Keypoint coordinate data
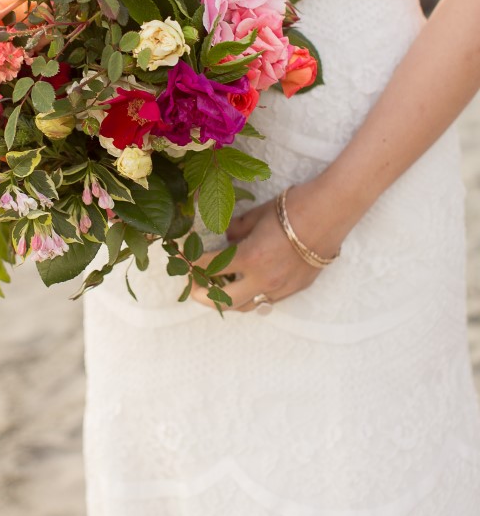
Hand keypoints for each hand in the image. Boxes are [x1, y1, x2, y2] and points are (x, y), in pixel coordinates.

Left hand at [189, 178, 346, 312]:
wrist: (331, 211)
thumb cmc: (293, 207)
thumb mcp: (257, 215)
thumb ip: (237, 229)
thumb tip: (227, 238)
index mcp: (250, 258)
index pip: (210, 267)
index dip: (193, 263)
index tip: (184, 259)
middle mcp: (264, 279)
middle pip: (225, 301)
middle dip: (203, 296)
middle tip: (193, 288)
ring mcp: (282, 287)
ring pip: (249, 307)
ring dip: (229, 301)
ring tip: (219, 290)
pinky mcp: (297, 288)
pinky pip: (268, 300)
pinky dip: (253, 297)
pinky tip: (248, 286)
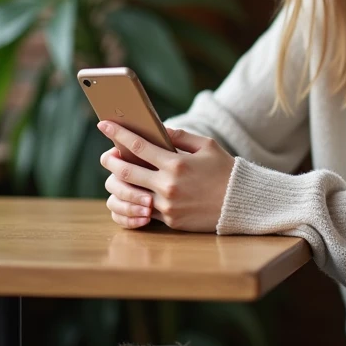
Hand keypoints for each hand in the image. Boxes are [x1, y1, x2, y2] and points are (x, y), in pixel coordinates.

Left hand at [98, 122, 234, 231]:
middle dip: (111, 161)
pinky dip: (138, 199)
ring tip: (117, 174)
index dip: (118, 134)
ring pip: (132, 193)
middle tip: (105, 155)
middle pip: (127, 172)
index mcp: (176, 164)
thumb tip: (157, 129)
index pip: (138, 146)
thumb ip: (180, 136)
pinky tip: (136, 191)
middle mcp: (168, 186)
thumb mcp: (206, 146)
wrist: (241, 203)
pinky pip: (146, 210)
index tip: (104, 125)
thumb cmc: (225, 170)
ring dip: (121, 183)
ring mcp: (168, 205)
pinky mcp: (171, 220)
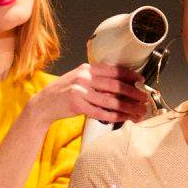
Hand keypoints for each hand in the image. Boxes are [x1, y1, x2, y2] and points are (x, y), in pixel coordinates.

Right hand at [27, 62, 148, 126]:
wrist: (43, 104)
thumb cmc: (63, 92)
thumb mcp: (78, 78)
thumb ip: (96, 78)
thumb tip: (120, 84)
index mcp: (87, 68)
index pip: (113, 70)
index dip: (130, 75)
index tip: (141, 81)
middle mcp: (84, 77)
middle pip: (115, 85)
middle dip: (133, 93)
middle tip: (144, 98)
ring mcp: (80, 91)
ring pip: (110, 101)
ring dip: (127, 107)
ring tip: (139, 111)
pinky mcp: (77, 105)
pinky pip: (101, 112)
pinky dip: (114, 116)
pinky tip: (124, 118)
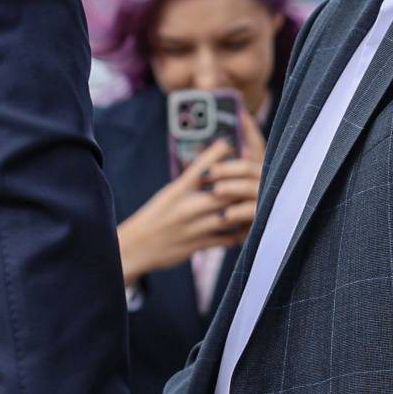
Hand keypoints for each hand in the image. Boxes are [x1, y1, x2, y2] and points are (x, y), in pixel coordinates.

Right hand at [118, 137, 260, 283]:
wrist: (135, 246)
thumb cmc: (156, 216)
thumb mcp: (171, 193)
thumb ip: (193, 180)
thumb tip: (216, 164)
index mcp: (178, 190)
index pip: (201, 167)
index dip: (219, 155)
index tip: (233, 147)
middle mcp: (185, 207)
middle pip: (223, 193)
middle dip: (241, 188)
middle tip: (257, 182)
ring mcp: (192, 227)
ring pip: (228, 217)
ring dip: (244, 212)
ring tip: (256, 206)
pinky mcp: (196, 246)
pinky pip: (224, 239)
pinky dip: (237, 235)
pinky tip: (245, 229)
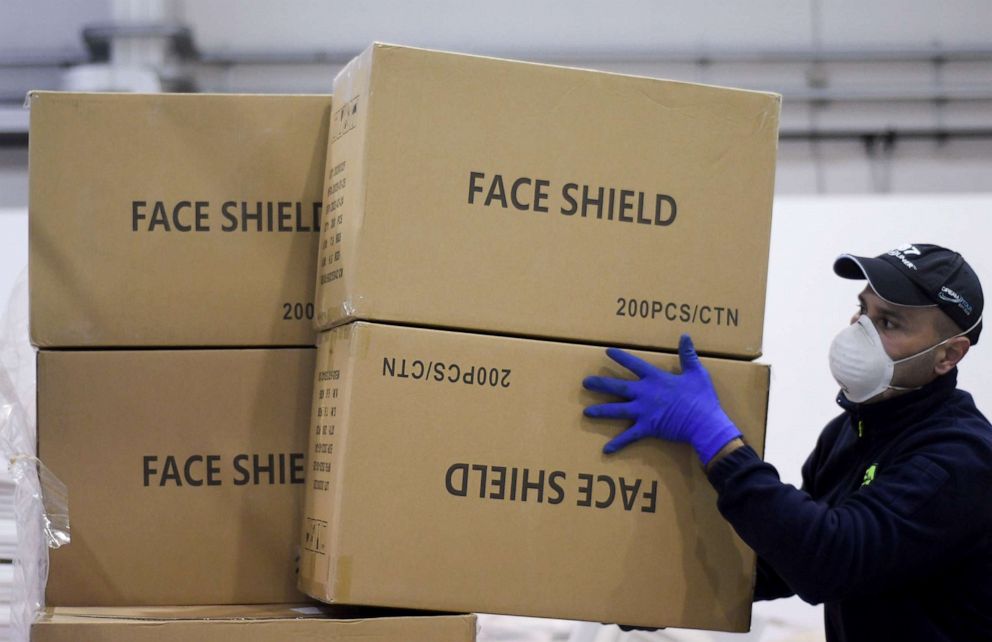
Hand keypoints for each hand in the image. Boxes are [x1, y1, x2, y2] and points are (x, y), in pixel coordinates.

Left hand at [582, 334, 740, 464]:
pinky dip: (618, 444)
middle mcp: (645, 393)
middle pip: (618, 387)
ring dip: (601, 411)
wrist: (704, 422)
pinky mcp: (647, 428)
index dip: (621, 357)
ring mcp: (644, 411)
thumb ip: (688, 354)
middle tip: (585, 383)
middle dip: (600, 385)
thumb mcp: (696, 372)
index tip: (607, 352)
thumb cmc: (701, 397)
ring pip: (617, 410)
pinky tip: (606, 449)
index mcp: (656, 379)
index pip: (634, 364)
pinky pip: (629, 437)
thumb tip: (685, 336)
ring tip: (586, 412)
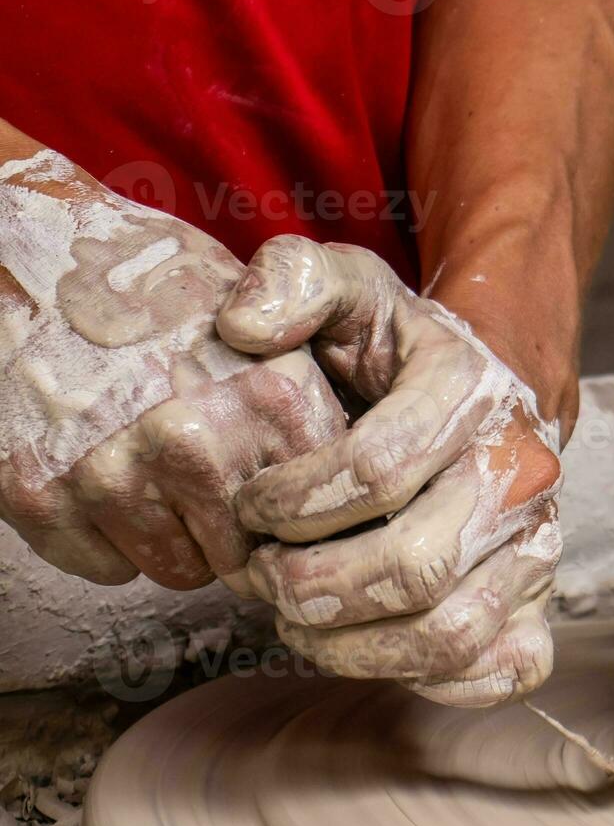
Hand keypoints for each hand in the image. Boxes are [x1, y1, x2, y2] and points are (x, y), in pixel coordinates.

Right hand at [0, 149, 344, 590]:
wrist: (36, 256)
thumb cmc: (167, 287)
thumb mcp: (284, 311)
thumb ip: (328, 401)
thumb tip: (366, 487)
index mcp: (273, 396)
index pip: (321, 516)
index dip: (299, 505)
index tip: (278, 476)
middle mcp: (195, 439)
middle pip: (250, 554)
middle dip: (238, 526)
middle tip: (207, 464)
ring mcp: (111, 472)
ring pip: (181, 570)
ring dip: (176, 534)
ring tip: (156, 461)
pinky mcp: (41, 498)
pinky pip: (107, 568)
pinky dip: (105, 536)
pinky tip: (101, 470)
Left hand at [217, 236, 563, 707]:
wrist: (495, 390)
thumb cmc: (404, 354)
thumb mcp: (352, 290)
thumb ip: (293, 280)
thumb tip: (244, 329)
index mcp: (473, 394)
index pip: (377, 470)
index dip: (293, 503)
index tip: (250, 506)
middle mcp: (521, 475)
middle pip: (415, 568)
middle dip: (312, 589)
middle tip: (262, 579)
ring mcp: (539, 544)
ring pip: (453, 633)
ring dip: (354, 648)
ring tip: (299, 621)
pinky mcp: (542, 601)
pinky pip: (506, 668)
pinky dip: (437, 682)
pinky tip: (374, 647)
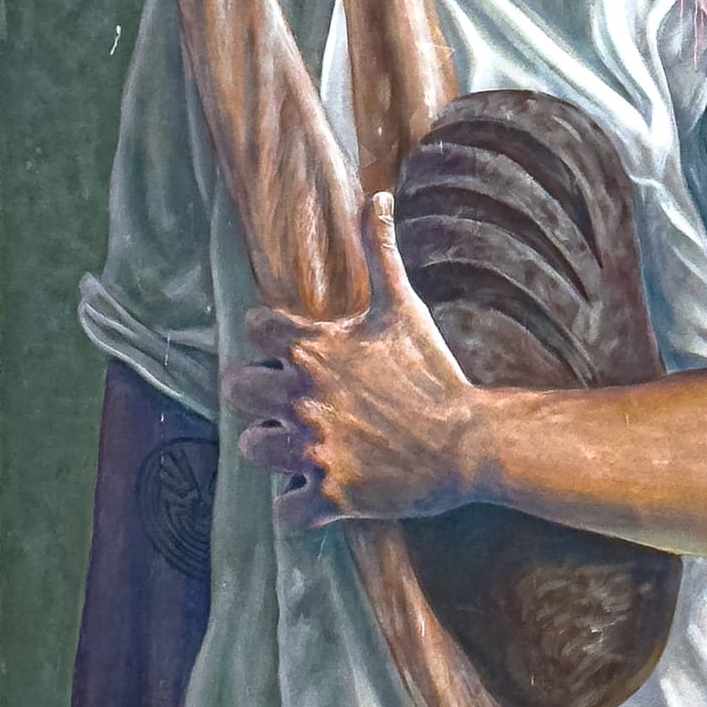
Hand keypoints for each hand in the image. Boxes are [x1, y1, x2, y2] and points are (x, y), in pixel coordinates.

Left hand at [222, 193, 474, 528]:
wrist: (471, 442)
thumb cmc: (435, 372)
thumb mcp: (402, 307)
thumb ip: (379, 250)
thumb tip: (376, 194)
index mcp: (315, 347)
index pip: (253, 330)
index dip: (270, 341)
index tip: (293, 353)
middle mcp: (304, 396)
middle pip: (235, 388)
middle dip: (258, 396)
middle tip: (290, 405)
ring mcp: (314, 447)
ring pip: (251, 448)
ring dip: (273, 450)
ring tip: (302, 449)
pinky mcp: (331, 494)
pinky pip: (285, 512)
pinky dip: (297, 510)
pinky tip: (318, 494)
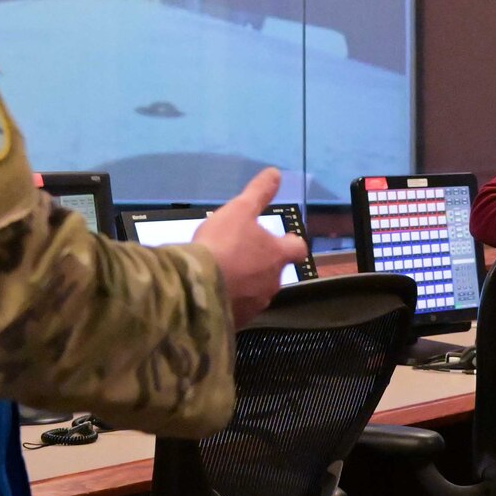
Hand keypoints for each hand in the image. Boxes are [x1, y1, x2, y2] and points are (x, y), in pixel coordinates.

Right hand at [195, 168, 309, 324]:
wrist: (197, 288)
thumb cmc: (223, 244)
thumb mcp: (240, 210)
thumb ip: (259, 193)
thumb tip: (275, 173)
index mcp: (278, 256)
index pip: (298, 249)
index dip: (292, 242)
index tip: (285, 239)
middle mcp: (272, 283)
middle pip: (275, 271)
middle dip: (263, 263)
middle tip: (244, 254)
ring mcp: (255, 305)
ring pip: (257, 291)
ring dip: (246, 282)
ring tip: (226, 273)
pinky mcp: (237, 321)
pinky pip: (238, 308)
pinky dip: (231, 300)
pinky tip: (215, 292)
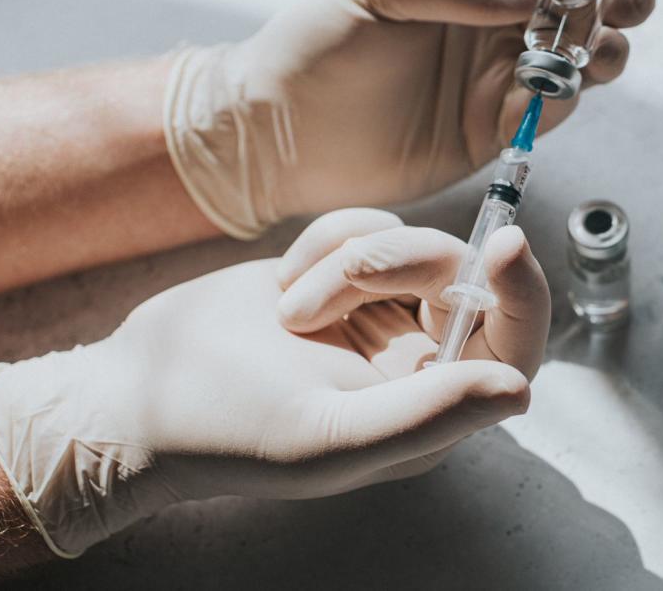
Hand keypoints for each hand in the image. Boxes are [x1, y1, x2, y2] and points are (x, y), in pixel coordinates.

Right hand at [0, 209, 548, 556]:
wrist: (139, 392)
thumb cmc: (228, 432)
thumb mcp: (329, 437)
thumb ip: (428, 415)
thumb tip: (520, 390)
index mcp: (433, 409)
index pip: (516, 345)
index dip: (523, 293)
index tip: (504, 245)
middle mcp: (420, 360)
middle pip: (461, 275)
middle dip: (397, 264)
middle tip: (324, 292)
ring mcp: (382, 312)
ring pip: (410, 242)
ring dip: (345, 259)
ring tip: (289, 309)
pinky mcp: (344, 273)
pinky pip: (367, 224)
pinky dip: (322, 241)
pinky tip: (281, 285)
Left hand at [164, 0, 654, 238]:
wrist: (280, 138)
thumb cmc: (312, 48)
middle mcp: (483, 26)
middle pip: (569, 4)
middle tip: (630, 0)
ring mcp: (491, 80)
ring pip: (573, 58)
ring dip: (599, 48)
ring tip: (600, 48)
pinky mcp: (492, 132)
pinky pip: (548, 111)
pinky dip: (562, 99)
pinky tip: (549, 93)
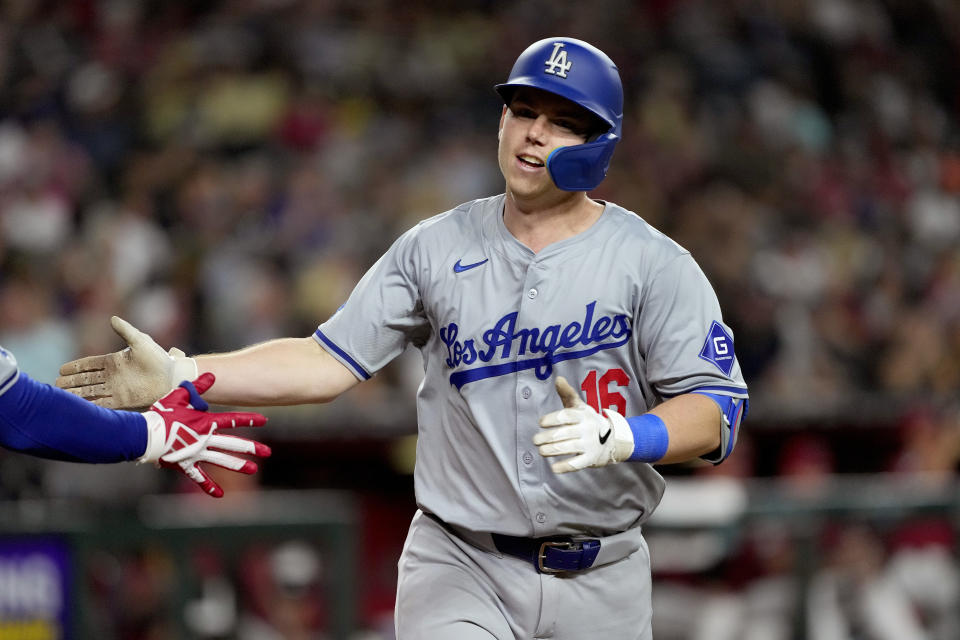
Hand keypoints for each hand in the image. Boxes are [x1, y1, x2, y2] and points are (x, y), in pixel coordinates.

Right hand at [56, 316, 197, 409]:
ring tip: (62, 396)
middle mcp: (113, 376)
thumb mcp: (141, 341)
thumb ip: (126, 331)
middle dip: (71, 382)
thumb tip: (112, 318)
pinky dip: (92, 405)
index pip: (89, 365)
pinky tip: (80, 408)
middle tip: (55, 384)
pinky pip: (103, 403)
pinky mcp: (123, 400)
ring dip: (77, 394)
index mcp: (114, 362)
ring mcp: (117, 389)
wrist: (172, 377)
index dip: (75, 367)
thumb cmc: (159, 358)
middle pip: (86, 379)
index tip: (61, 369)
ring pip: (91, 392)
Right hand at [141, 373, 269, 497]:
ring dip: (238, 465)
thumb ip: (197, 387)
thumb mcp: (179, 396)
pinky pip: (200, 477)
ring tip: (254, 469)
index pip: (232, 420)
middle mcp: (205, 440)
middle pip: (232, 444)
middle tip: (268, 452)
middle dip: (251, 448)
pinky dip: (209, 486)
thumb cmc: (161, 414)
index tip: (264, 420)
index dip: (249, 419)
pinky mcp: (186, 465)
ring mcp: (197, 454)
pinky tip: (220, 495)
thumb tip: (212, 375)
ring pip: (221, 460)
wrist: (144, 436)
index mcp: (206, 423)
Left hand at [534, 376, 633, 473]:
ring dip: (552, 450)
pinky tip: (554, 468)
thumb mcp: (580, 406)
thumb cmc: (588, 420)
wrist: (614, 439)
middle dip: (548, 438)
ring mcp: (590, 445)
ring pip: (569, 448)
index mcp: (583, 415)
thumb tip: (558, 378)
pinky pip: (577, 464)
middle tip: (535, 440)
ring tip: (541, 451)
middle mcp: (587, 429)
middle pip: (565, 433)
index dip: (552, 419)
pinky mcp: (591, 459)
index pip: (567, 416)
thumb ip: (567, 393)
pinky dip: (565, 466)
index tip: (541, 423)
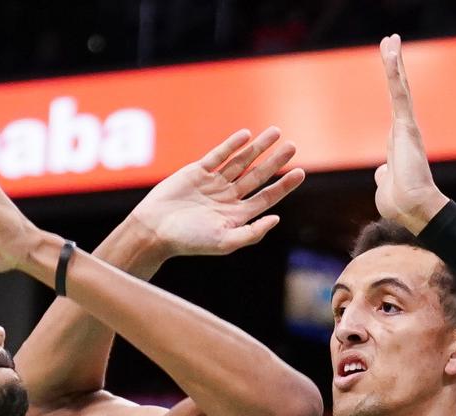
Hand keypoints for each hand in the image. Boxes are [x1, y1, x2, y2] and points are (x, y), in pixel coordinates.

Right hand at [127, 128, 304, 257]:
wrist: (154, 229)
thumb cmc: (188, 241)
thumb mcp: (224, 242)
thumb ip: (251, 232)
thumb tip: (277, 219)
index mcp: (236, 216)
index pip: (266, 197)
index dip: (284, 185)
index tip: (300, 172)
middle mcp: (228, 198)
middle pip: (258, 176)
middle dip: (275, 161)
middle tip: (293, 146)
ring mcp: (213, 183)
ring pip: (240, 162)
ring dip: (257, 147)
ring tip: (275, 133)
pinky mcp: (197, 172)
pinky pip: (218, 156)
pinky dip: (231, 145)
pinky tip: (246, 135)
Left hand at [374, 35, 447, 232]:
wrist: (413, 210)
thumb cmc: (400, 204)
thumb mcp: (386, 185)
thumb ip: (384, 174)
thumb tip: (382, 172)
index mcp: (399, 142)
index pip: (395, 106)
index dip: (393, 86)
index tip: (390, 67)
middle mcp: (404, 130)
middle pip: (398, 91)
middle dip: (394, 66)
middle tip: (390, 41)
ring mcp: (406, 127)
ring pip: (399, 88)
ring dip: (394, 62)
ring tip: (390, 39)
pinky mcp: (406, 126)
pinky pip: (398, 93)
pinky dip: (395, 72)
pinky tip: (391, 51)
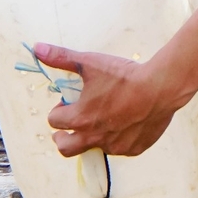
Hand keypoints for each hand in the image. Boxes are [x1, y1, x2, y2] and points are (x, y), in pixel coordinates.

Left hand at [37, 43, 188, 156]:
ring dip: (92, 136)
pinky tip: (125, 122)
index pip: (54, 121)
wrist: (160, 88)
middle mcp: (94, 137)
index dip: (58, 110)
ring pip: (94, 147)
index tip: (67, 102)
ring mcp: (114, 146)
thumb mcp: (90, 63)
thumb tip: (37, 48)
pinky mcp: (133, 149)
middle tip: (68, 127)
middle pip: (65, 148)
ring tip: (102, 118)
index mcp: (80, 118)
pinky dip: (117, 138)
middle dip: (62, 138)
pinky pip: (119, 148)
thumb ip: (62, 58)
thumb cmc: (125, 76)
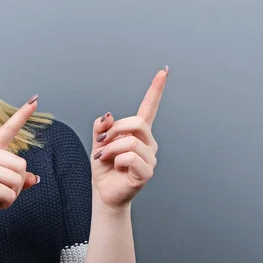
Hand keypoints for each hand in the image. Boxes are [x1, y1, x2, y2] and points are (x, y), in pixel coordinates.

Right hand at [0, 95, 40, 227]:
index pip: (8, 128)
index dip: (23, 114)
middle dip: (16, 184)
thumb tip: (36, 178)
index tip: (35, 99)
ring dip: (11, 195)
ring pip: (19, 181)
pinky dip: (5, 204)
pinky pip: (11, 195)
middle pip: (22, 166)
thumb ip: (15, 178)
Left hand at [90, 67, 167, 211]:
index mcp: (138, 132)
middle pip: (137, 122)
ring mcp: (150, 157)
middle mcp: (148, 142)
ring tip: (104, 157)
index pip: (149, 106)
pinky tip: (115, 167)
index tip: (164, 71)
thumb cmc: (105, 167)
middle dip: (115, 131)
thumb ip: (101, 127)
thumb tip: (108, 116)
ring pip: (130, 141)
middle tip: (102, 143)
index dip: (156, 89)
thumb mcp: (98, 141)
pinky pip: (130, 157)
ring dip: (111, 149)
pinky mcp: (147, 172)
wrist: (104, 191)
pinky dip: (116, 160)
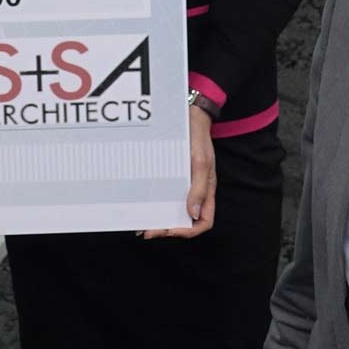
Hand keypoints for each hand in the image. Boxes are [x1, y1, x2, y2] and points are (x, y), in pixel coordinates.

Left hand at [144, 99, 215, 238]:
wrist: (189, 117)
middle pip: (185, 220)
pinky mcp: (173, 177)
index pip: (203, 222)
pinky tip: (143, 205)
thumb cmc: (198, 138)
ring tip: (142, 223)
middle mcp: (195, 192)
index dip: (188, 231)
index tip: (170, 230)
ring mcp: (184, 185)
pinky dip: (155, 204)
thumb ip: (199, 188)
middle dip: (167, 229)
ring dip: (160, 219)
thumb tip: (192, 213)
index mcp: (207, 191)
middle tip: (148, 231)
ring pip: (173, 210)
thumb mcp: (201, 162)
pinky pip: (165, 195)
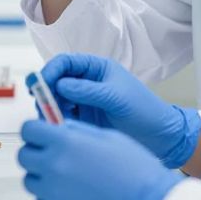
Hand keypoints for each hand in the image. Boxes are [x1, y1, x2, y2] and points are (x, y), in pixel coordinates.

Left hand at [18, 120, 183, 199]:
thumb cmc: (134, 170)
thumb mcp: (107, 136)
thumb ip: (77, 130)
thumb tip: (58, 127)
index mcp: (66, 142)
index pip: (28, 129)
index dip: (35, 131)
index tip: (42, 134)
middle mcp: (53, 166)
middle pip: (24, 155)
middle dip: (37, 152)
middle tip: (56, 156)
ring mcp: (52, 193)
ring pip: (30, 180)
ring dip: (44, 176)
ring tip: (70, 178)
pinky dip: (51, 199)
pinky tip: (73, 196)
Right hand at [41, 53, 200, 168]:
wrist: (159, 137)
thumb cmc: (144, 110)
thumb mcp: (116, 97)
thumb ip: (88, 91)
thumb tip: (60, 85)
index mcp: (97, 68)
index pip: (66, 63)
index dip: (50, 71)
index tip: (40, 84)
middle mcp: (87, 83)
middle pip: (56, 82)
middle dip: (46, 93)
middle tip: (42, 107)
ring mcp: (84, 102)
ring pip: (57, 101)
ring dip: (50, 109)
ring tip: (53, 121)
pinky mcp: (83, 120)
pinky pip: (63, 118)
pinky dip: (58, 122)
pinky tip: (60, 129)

• _Aim of the task_: From the records above, return exactly the lines running from the one that contains "index mcp: (250, 258)" down to the one that contains "index pip: (113, 70)", both included, without any pictures.

• _Task result_:
index mcp: (250, 258)
index pip: (210, 267)
index dip: (193, 263)
index tip: (184, 259)
middle mcp: (264, 279)
middle pip: (225, 301)
middle dip: (203, 296)
middle tip: (193, 288)
ring mcp: (282, 287)
ring pip: (249, 307)
ring dip: (229, 301)
ring tip: (219, 290)
pinky mcp: (297, 288)
pinky pip: (268, 300)
pinky dip: (253, 297)
pinky tip: (248, 286)
Hand keypoints for each hand in the image. Boxes are [x1, y1, x2, y2] and points are (x, y), in pixel coordinates.

Left hand at [98, 122, 234, 231]:
middle dip: (111, 161)
pinky dip: (138, 199)
ring tip: (117, 174)
index dip: (118, 134)
ring pip: (132, 193)
middle tip: (105, 155)
middle pip: (127, 172)
index mcp: (176, 164)
thumb tip: (157, 129)
index pip: (138, 146)
thumb ip: (180, 136)
pinky tip: (136, 191)
middle mcp: (168, 186)
thumb mcp: (206, 146)
wrist: (241, 203)
pinky pip: (146, 210)
index tip: (104, 125)
thumb cmc: (225, 170)
ring dip: (121, 183)
ring mcp: (168, 205)
pinky mcp: (171, 220)
Hand keypoints for each hand in the image. Boxes are [x1, y1, x2, y2] and points are (x, y), in pixel coordinates.

Right hand at [27, 62, 148, 126]:
wrist: (43, 104)
thumb cmc: (63, 92)
thumb mcp: (78, 78)
thumb ip: (96, 78)
thumb tip: (120, 84)
index mcp: (87, 68)
index pip: (113, 70)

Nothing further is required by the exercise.